Пепела больше не готовила знаменитую гомартелевскую мазь. Не из-за того, что она наконец узнала, что эта мазь вылечивает. Такое только попугай мог прокричать на весь город. Но пациенты с желтыми лицами перестали стучаться к ним в дом по вечерам. Старый Гомартели объяснял это просто — в войну люди не болеют, они умирают. Пепела теперь работала на секретном заводе, секрет которого знал каждый дурак — там делали детали для танков.
Она тряслась в трамвайчике, забитом женщинами, через весь город. Утыкалась лицом в чьи-то плечи, в чьи-то груди, в мокрые подмышки. В Тбилиси улицы кривые и горбатые, как верно замечали поэты. Пепела тоже замечала: как только трамвай шел в гору или поворачивал, на нее наваливалась груда потных женских тел или еще хуже — чья-то маленькая ручка скользила, как змея, по телу, подбираясь к карману. “Чтоб вас всех молнией убило! — орала Пепела. — Надо же, свалились на мою голову!” И все смеялись.
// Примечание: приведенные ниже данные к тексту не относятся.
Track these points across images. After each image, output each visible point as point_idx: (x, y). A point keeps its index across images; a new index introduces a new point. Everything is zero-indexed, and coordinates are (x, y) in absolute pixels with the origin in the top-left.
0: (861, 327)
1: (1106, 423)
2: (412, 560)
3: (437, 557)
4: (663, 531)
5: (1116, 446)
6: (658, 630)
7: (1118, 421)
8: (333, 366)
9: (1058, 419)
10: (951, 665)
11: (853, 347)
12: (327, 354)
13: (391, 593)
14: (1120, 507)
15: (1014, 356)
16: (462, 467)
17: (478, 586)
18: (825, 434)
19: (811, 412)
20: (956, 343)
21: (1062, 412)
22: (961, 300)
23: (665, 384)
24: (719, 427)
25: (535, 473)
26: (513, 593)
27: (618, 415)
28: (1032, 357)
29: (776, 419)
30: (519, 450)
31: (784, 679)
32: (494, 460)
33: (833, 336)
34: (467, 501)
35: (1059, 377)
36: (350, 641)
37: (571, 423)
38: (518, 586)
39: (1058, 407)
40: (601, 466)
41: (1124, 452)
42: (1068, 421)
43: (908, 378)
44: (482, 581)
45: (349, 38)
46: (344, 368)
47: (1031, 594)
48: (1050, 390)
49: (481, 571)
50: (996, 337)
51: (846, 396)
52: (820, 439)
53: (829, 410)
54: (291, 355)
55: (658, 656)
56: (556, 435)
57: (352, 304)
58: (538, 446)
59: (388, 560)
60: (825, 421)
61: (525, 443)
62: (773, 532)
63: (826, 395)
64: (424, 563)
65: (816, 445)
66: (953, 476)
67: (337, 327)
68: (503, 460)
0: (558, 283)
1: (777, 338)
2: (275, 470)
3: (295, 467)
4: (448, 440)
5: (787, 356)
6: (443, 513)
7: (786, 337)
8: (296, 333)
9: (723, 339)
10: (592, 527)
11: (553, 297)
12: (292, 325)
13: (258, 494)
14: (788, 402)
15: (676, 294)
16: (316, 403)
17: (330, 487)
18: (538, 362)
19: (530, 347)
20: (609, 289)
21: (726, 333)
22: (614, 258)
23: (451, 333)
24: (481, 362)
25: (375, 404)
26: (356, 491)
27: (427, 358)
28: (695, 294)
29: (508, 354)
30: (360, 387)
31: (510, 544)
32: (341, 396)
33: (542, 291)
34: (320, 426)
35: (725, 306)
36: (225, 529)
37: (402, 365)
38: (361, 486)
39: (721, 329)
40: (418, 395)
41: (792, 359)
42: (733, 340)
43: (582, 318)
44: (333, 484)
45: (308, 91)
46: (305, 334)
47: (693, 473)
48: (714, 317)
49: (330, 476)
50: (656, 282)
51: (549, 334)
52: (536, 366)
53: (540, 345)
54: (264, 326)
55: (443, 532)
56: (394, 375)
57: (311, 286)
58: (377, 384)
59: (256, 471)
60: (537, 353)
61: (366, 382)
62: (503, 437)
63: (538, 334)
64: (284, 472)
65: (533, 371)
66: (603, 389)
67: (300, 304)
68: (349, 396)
А по ночам Пепела плакала. Ей снился Коста. Он ехал на железном велосипеде по бульвару Сталина, и на плече у него сидел пестрый попугай. Пепела бежала за ним и кричала: “Где ты, Коста, где?” А он крутил педали, запутываясь в широких штанах, и молчал. И она просыпалась в ужасе. Что, если Косту засыпало землей, земля набилась ему в рот и в нос, нечем дышать, а откопать его некому. А разве есть на свете другой Коста? Что же ей — так и умирать необласканной? Она прижимала к груди маленького Арчила и возводила глаза к иконе — где же ты, Бог? Почему ты мне не пошлешь такого мальчика? Чем же я не заслужила?